■ WORK ITEM A
Using the excerpt on UK venom allergy practice, answer the following:
(i) How many responses did the 2006/2007 survey receive?
(ii) How many UK NHS trusts was the current survey sent to, and how many of them responded?
(iii) According to Box 1, what percentage of practitioners now carry out IDTs?
■ WORK ITEM B
Reproduce word for word the part of the excerpt on UK venom allergy practice that runs from "Although the results" down to "2 (see Box 1).".
■ WORK ITEM C
Carry on the excerpt on UK venom allergy practice after its last sentence, keeping its technical style.

In the survey carried out in 2006/2007, 53 responses were received in response to 86 online questionnaires (61.6% response rate). Serum‐specific IgE was more frequently used as a first‐line investigation (55%) compared to SPTs (45%). Only half the respondents carried out intradermal tests when initial tests were negative. Fifty‐three percent checked bT in individuals with systemic reactions to insect venom. Ninety‐two percent preferred conventional up‐dosing protocols for VIT and 56% carried out VIT for 3 years.

Since the last survey, there has been a statistically significant improvement in the use of skin tests as first line of diagnosis (P = 0.05, chi‐square test, 1 df), in the use of intradermal tests when skin and specific IgE tests are not conclusive (P = 0.004, chi‐square test, 1 df) and in testing baseline tryptase levels when an individual presents with a systemic reaction to insect venom (P < 0.00001, chi‐square test, 1 df).

Discussion

The current survey was sent to practitioners across 80 UK NHS trusts. Responses were received from 72 trusts. Thus, the data obtained are a credible snapshot of current UK NHS practice.

The response rate was moderately good in this survey. However, response rate was marginally higher in the 2006/7 survey (62%), although the absolute number of responses was lower (53 responses). Of the respondents, 48 (85%) carried out VIT at their centre 1 as opposed to 59.3% in the current survey. A few questions were added to the 2006/2007 questionnaire to reflect developments in the practice of VIT and also to improve the breadth of data collection. For example, data regarding speciality of the respondents or data related to the use of CRD tests were not collected in the previous survey.

Although the results of the current survey are not directly comparable with the results from the 2006/2007 study 1, the diagnostic practices for HV allergy in the United Kingdom appear to have improved following publication of the BSACI guidelines 2 (see Box 1).

Box 1. Examples of improved practice since last survey (In keeping with BSACI guidelines).

  • There has been a significant increase in the number of practitioners who carried out SPTs (66% vs. 45% in 2006/2007), IDTs (80% vs. 50% in 2006/2007) and check bT (88% vs. 47% in 2006/2007) in keeping with the BSACI guidelines.

  • A majority of practitioners offer VIT to patients with an elevated bT.

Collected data
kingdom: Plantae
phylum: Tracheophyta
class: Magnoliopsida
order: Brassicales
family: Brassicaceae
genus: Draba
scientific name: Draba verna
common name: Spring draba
---
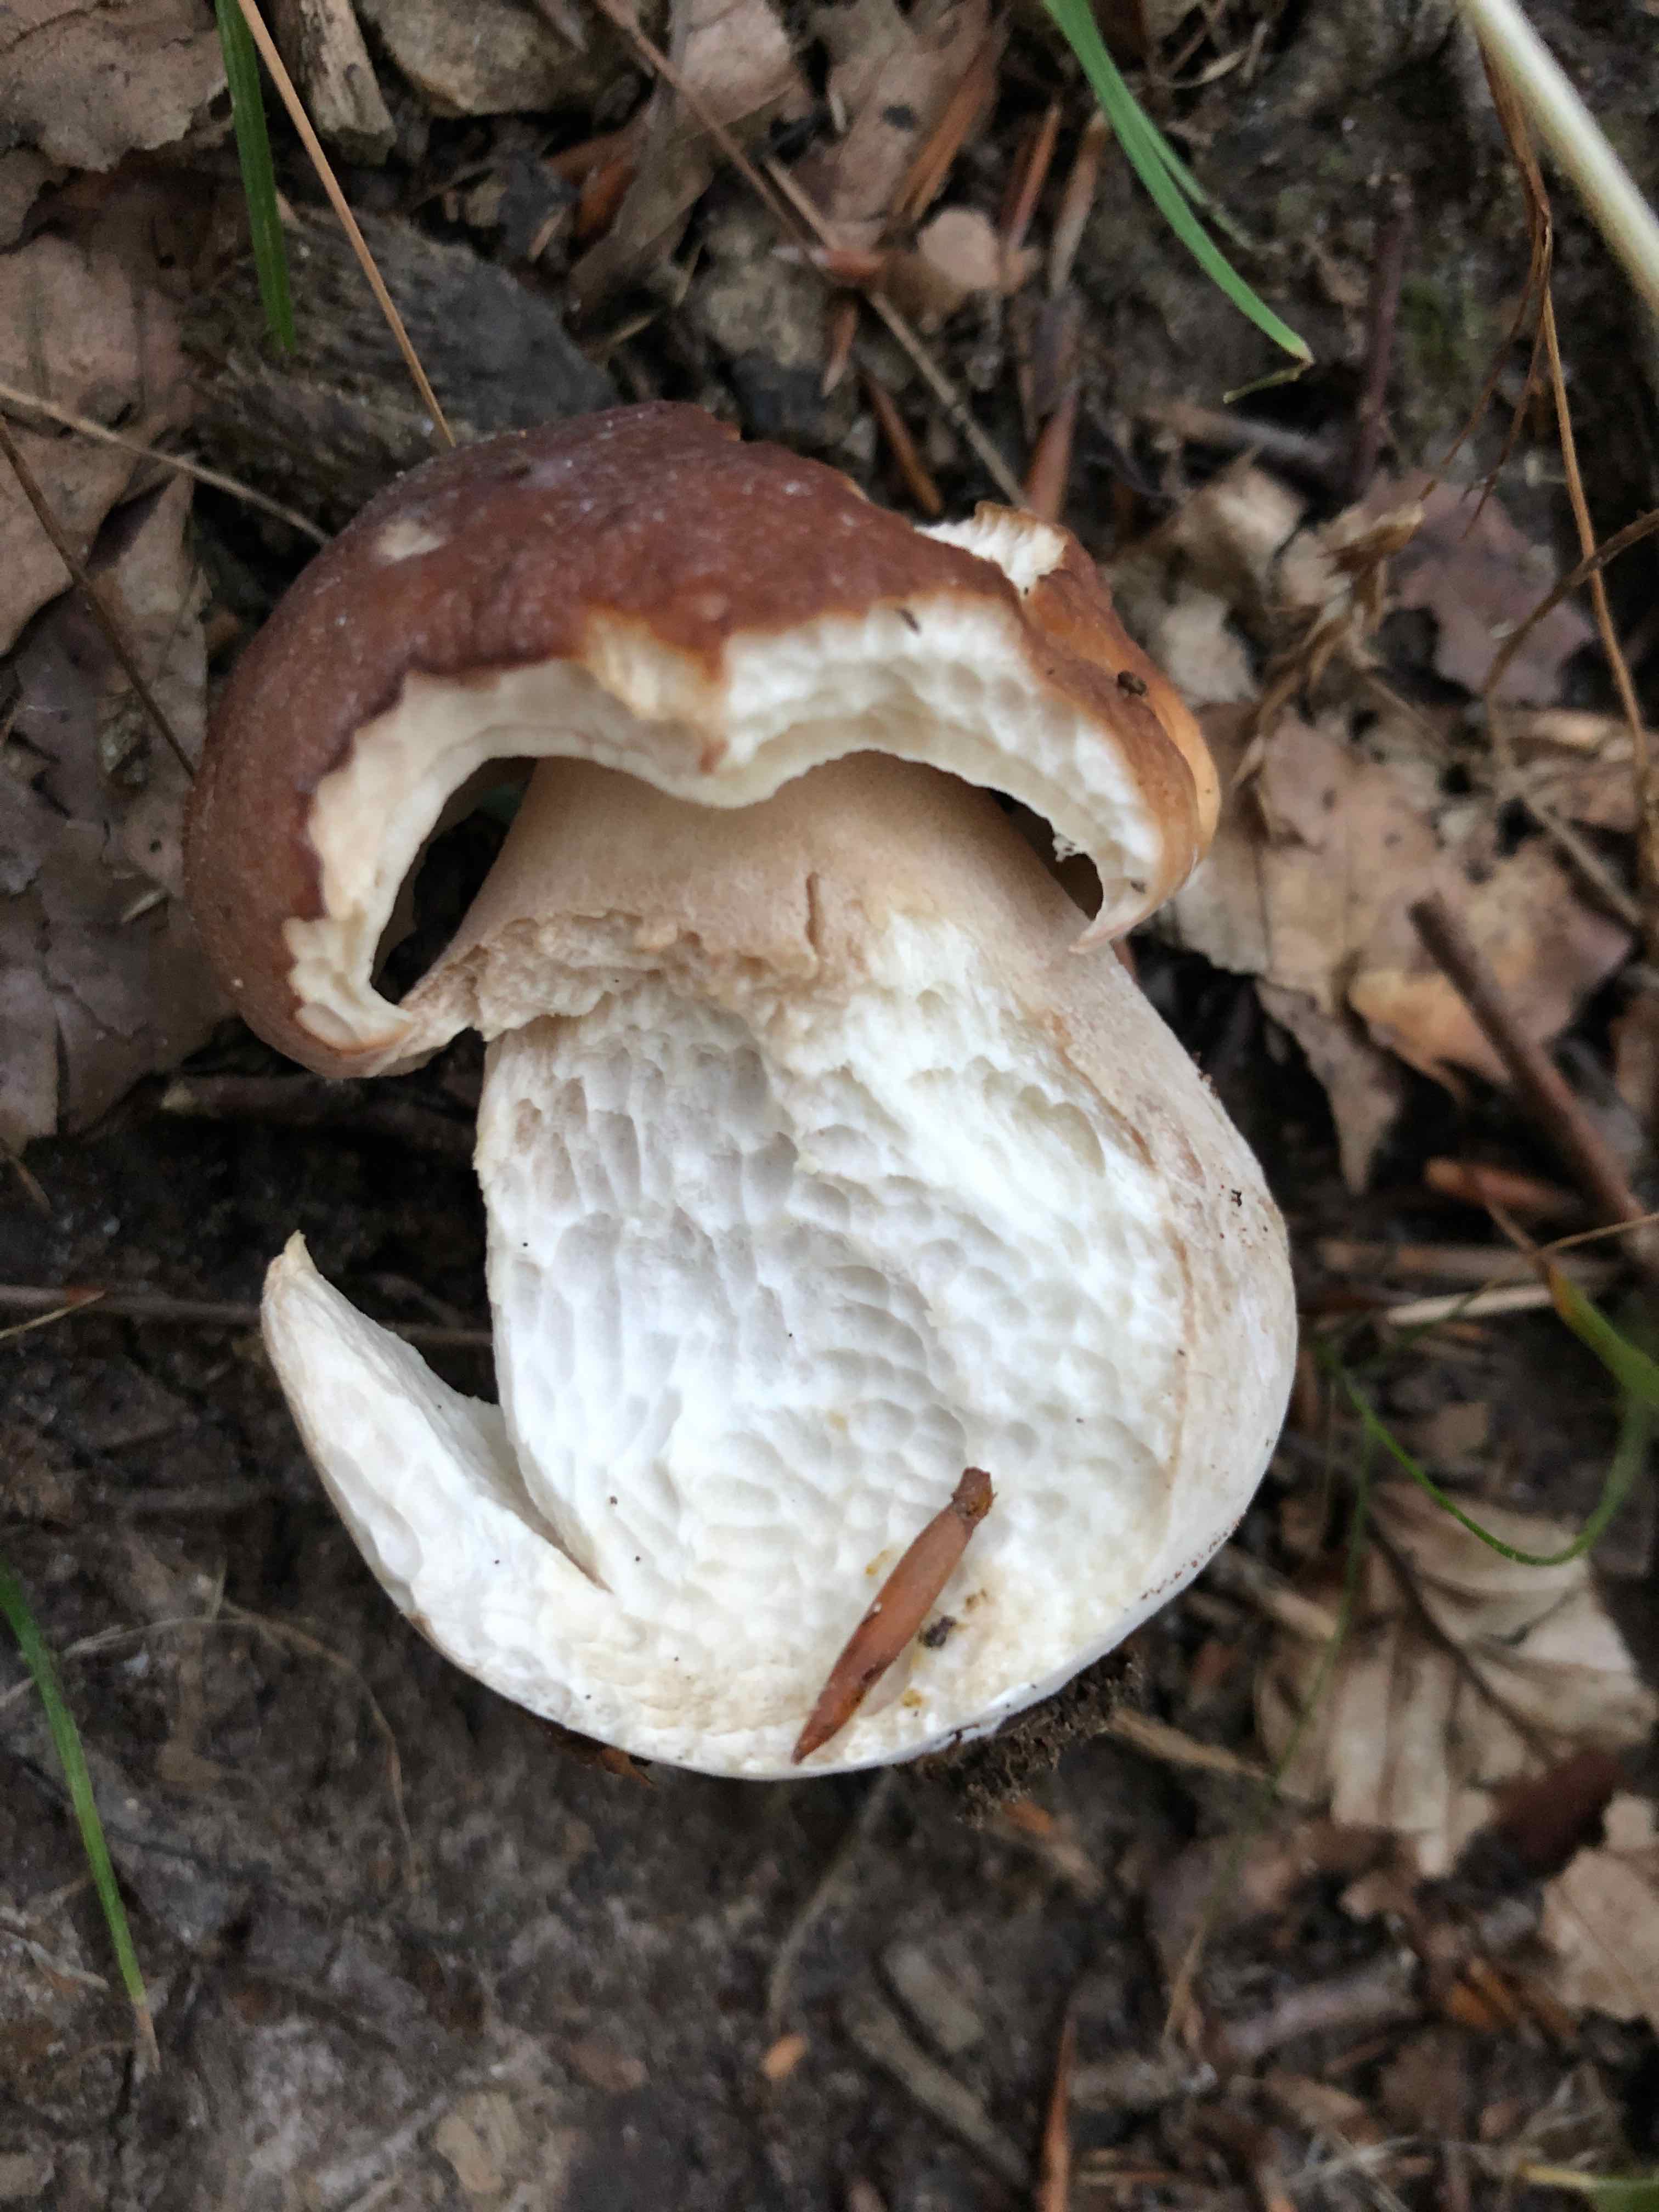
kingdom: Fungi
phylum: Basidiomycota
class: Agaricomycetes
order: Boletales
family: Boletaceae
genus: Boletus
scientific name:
...
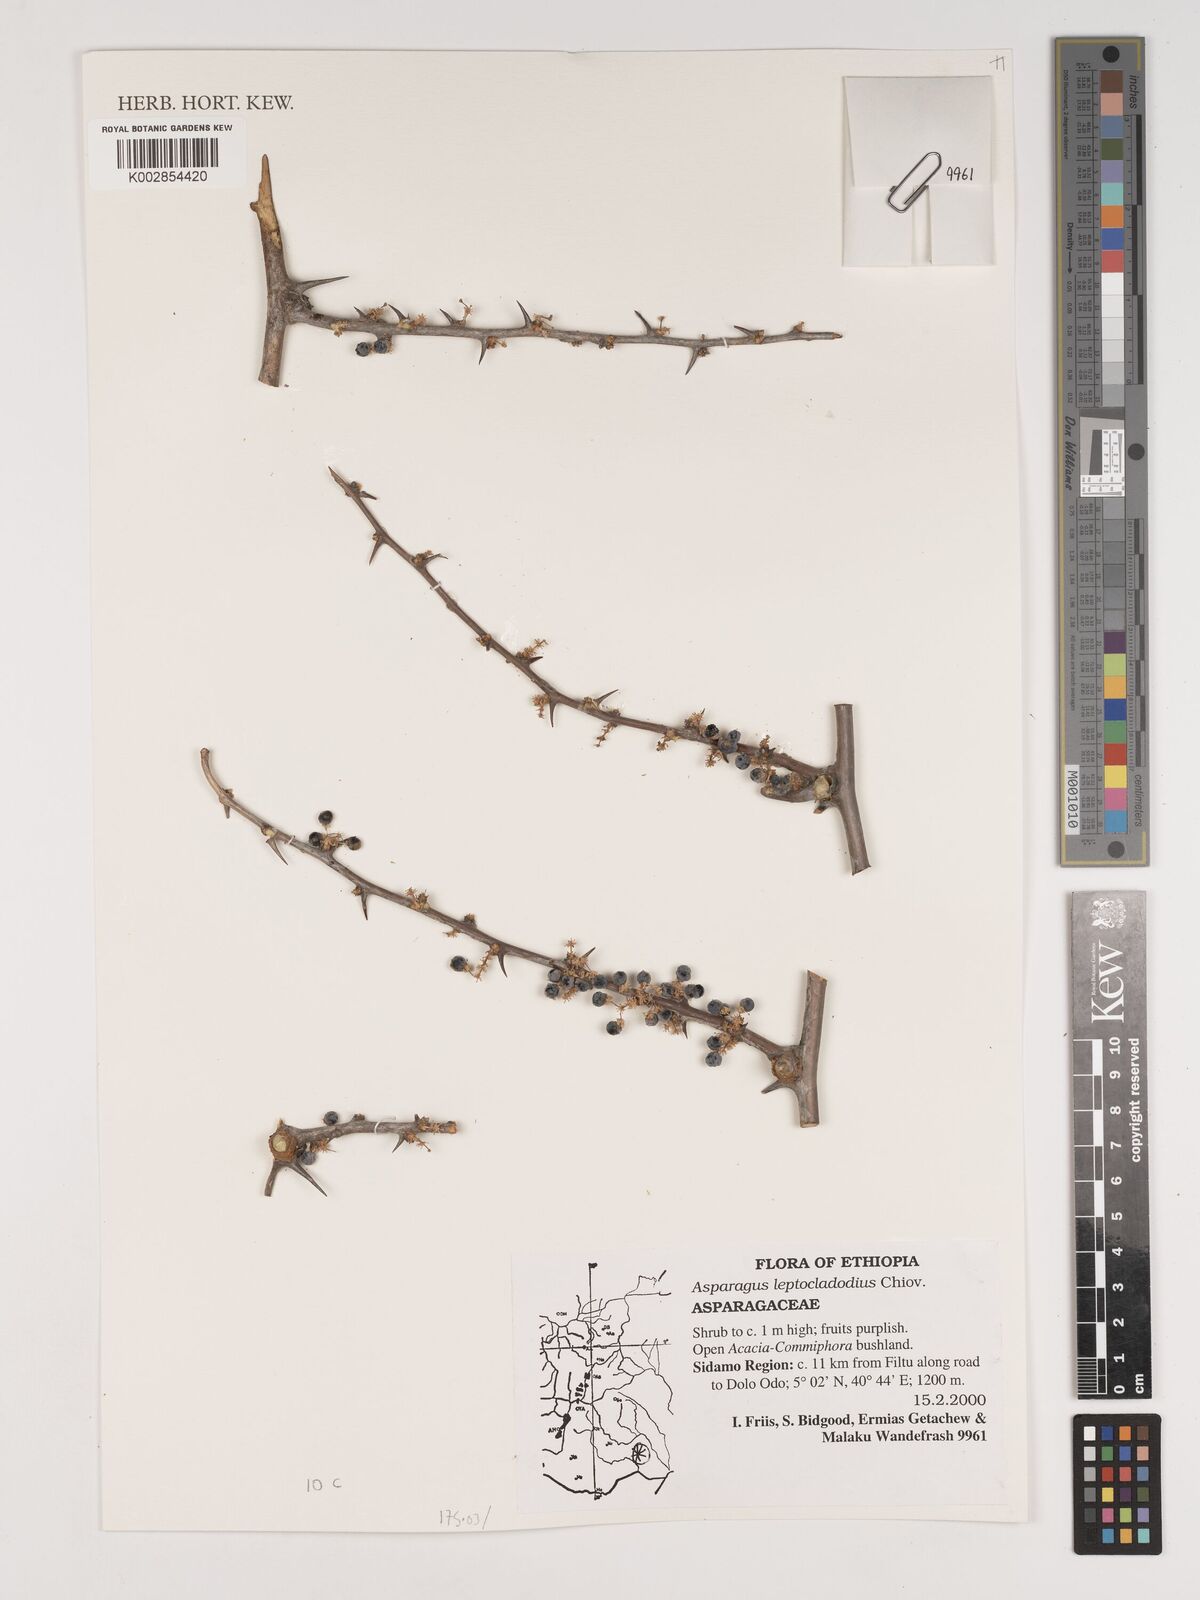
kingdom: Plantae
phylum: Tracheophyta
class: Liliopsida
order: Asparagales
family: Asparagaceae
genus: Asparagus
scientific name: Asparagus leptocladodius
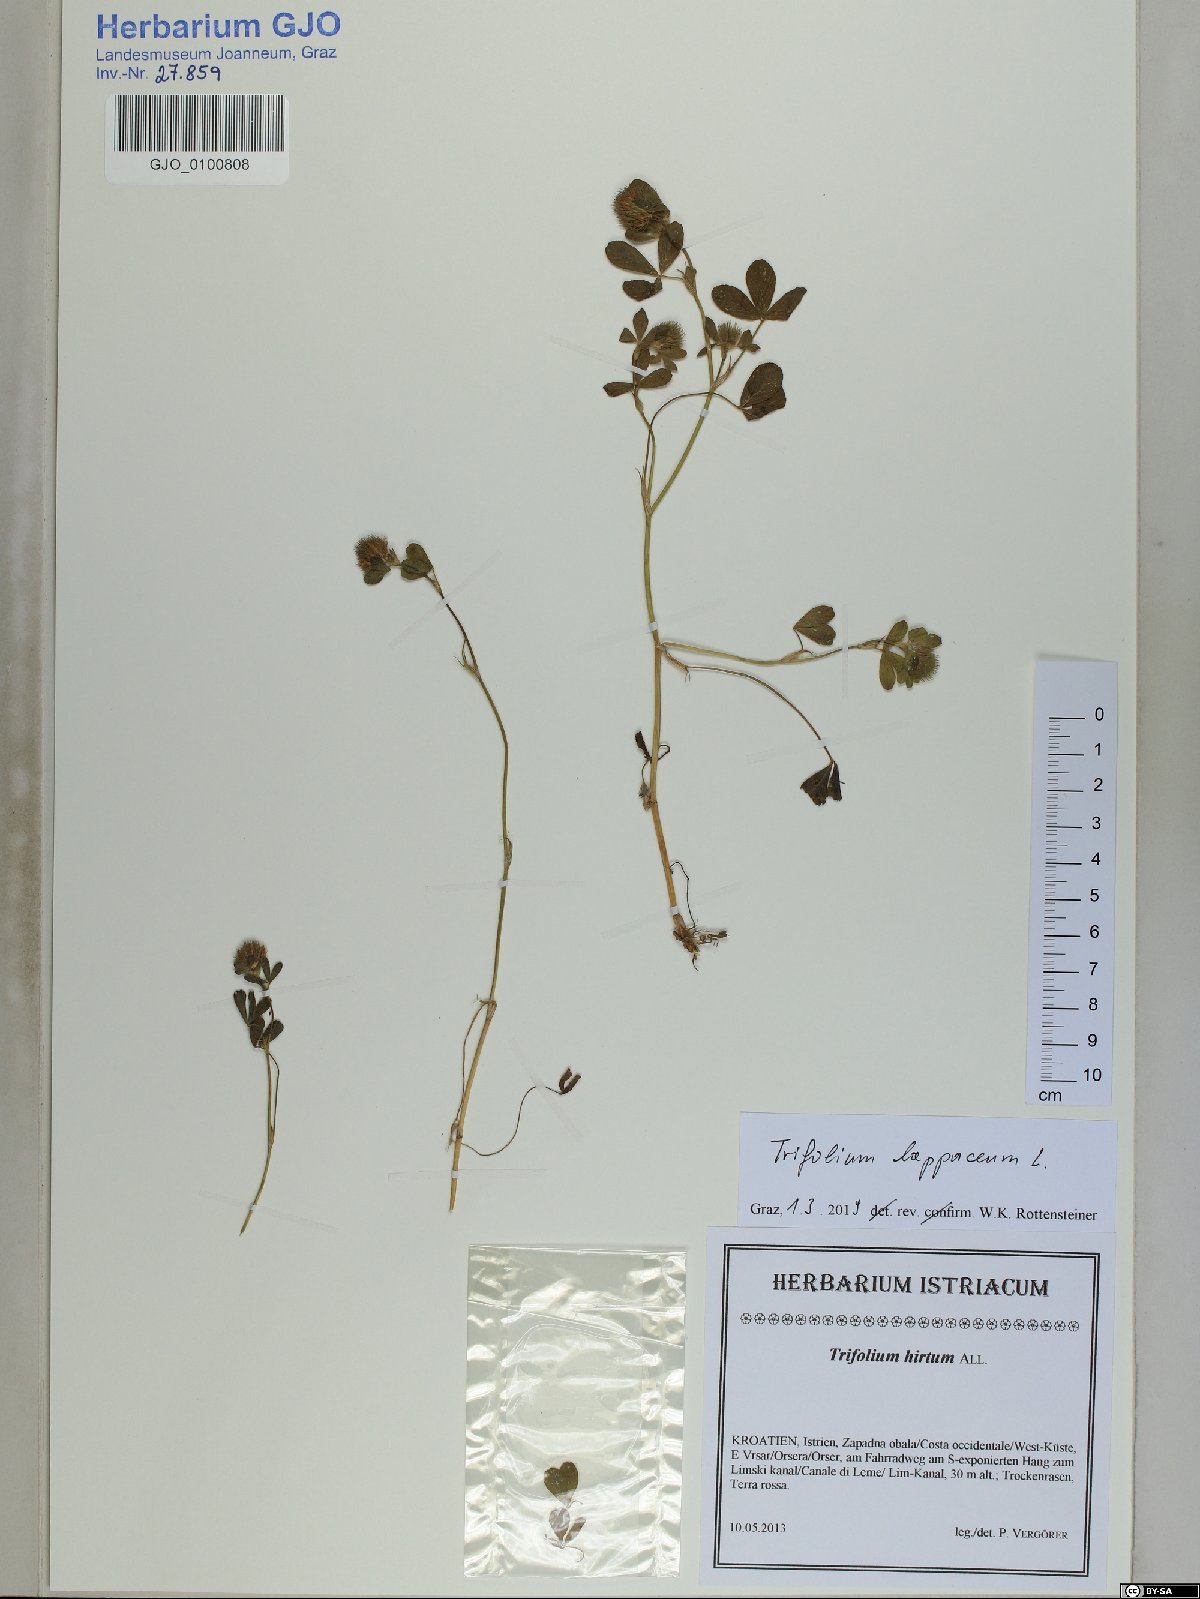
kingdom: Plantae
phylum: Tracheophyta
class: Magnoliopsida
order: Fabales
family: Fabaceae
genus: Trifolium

■ ANSWER SPACE A
(i) 53
(ii) It was sent to 80 trusts, and 72 responded.
(iii) 80%

■ ANSWER SPACE B
Although the results of the current survey are not directly comparable with the results from the 2006/2007 study 1, the diagnostic practices for HV allergy in the United Kingdom appear to have improved following publication of the BSACI guidelines 2 (see Box 1).

■ ANSWER SPACE C
Component‐resolved diagnosis has become an invaluable tool enhancing the accuracy of diagnosis, particularly in patients with dual sensitization to bee and wasp venoms 3. It is encouraging to note that a majority (87%) of the respondents use these tests in diagnosis of HV allergy as per the guideline recommendations.

Our data have also highlighted significant deviations from recommendations made in the BSACI guideline regarding diagnosis of HV allergy (see Box 2).

Box 2. Deviations from BSACI guidelines.

  • One‐third do not use SPTs as the primary diagnostic tool, and about 20% do not carry out IDT at their centre when SPT and serum‐specific IgE are negative.

  • 62% of the respondents use concentrations up to 300 mcg/mL for SPTs and 15% use up to 10 mcg/mL for IDTs, which are higher than those recommended in the BSACI guideline

  • 12% of respondents do not check bT in all patients with a systemic reaction to HV.

  • 12% do not monitor patients for an hour after administration of VIT injection.

  • 35% do not measure pulse and blood pressure prior to the VIT injection.

  • 60% of the respondents do not offer VIT to individuals on ACE inhibitor therapy.

  • 5% may continue VIT beyond 3 years based on a positive serum‐specific IgE result.

Concomitant use of beta‐blockers can potentially interfere with the therapeutic efficacy of adrenaline and cause refractory or protracted anaphylaxis. The BSACI guideline therefore recommends that these drugs are substituted or temporarily withdrawn following a risk–benefit analysis in the individual patient 2. A majority of the respondents were unwilling to offer these patients VIT at their centre. Use of ACE inhibitors, on the other hand, is not associated with an increased risk during VIT, but is a recognized risk factor for anaphylaxis to field stings 2. Nevertheless, it is interesting to note that over 60% of the respondents would not initiate VIT in these patients. These data suggest that individuals at high risk of anaphylaxis are being denied an effective, long‐term treatment for their venom allergy. A recent position paper from the European Academy of Allergy and Clinical Immunology (EAACI) concluded that concomitant treatment with a beta‐blocker is not a contraindication for VIT, whereas ACEi should be substituted with an alternative agent where feasible3. These points should be revisited in the next iteration of the BSACI guideline.

Although some aspects of VIT have improved in the United Kingdom, others remain unchanged since our last survey; a few of these (e.g. not checking bT in patients with systemic reactions, inadequate monitoring following VIT injections) could potentially compromise patient safety.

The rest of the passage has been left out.